2. Filter Self-Visits

Add your IP(s) to a blocklist in track.php:

$yourIPs = ['YOUR_IP_HERE', 'ANOTHER_IP'];
if (in_array($_SERVER['REMOTE_ADDR'], $yourIPs)) {
    // Skip tracking
}

3. Fix Returning Visitor Logic

Store visitor history across days, not just within the same day.

4. Deduplicate Rapid Pageviews

Add a cooldown period (e.g., same visitor + same page + <10 seconds = ignore).

5. Separate RSS Tracking

Distinguish between:

  • RSS button clicks (user intent)
  • RSS feed fetches (automatic, may be bots)

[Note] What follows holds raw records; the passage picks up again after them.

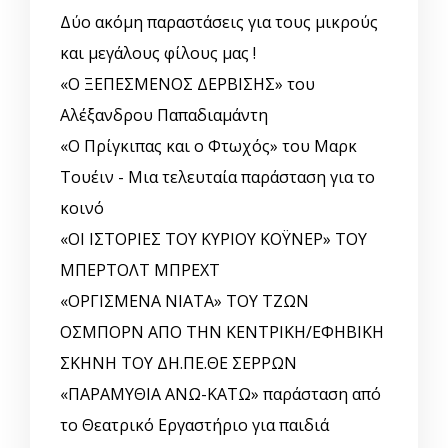
Δύο ακόμη παραστάσεις για τους μικρούς
και μεγάλους φίλους μας !
«Ο ΞΕΠΕΣΜΕΝΟΣ ΔΕΡΒΙΣΗΣ» του
Αλέξανδρου Παπαδιαμάντη
«Ο Πρίγκιπας και ο Φτωχός» του Μαρκ
Τουέιν - Μια τελευταία παράσταση για το
κοινό
«ΟΙ ΙΣΤΟΡΙΕΣ ΤΟΥ ΚΥΡΙΟΥ ΚΟΫΝΕΡ» ΤΟΥ
ΜΠΕΡΤΟΛΤ ΜΠΡΕΧΤ
«ΟΡΓΙΣΜΕΝΑ ΝΙΑΤΑ» ΤΟΥ ΤΖΩΝ
ΟΣΜΠΟΡΝ ΑΠΟ ΤΗΝ ΚΕΝΤΡΙΚΗ/ΕΦΗΒΙΚΗ
ΣΚΗΝΗ ΤΟΥ ΔΗ.ΠΕ.ΘΕ ΣΕΡΡΩΝ
«ΠΑΡΑΜΥΘΙΑ ΑΝΩ-ΚΑΤΩ» παράσταση από
το Θεατρικό Εργαστήριο για παιδιά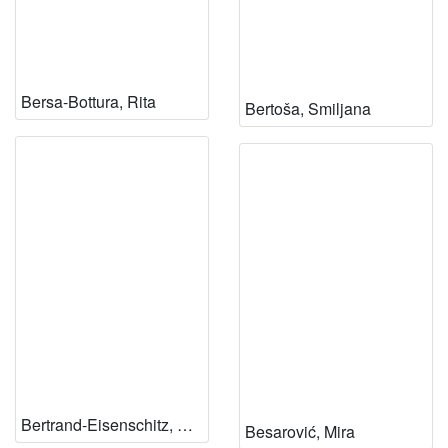
Bersa-Bottura, Rita
Bertoša, Smiljana
Bertrand-Eisenschitz, Claire
Besarović, Mira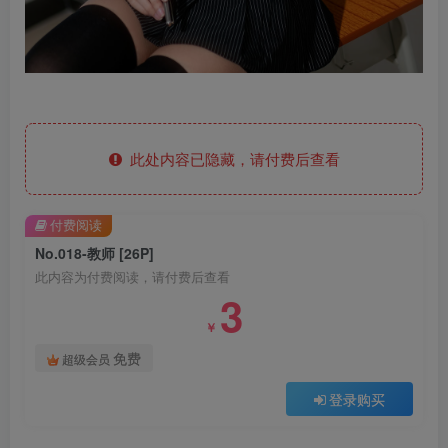
此处内容已隐藏，请付费后查看
付费阅读
No.018-教师 [26P]
此内容为付费阅读，请付费后查看
3
￥
免费
超级会员
登录购买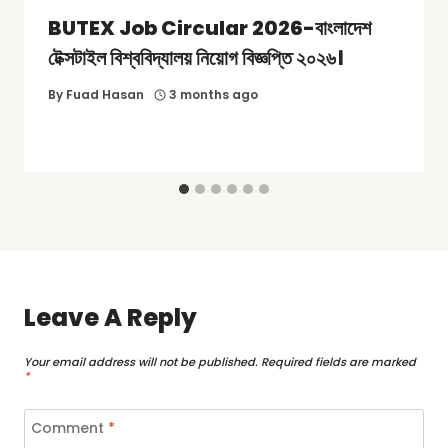
BUTEX Job Circular 2026-বাংলাদেশ
টেক্সটাইল বিশ্ববিদ্যালয় নিয়োগ বিজ্ঞপ্তি ২০২৬।
By
Fuad Hasan
3 months ago
Leave A Reply
Your email address will not be published.
Required fields are marked
*
Comment
*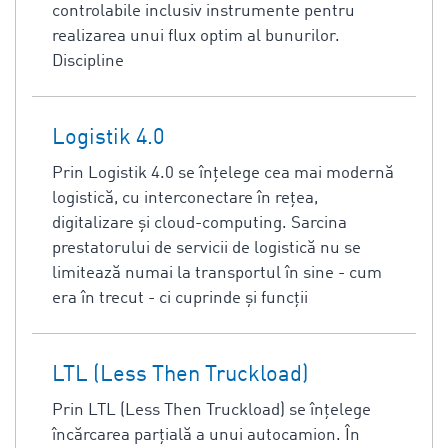
controlabile inclusiv instrumente pentru
realizarea unui flux optim al bunurilor.
Discipline
Logistik 4.0
Prin Logistik 4.0 se înțelege cea mai modernă
logistică, cu interconectare în rețea,
digitalizare și cloud-computing. Sarcina
prestatorului de servicii de logistică nu se
limitează numai la transportul în sine - cum
era în trecut - ci cuprinde și funcții
LTL (Less Then Truckload)
Prin LTL (Less Then Truckload) se înțelege
încărcarea parțială a unui autocamion. În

Understanding Your Numbers

Realistic Accuracy Range

  • Pageviews: ±15-25% (due to bots, ad blockers, duplicates)
  • Unique Visitors: ±20-30% (localStorage can be cleared/blocked)
  • Shares: ±5% (very accurate, requires JavaScript)
  • Reactions: ±1% (very accurate, stored server-side)

What the Numbers Mean

  • Total Visits: All page loads, including bots and duplicates
  • New Visitors: First-time visitors today (not lifetime)
  • Returning Visitors: Visitors who visited earlier today (not yesterday)
  • Hourly Breakdown: Accurate (recalculated from timestamps)

Best Practices

  1. Run verification script regularly to catch discrepancies
  2. Focus on trends rather than absolute numbers
  3. Compare with server logs for validation
  4. Filter your own IP for more accurate numbers
  5. Monitor for anomalies (sudden spikes may be bots)

Quick Accuracy Check

# Check today's data
php /var/www/verify-analytics.php

# Check specific date
php /var/www/verify-analytics.php 2025-12-28

# Look for:
# - Discrepancies between summary and raw data
# - High bot counts
# - Duplicate pageviews
# - Rapid-fire visits

Expected Accuracy

For a typical personal blog:

  • Pageviews: 70-85% accurate (after accounting for bots/ad blockers)
  • Unique Visitors: 60-75% accurate (localStorage limitations)
  • Engagement (shares/reactions): 95%+ accurate

The analytics are good enough for trends and general insights, but don't rely on exact numbers for critical decisions.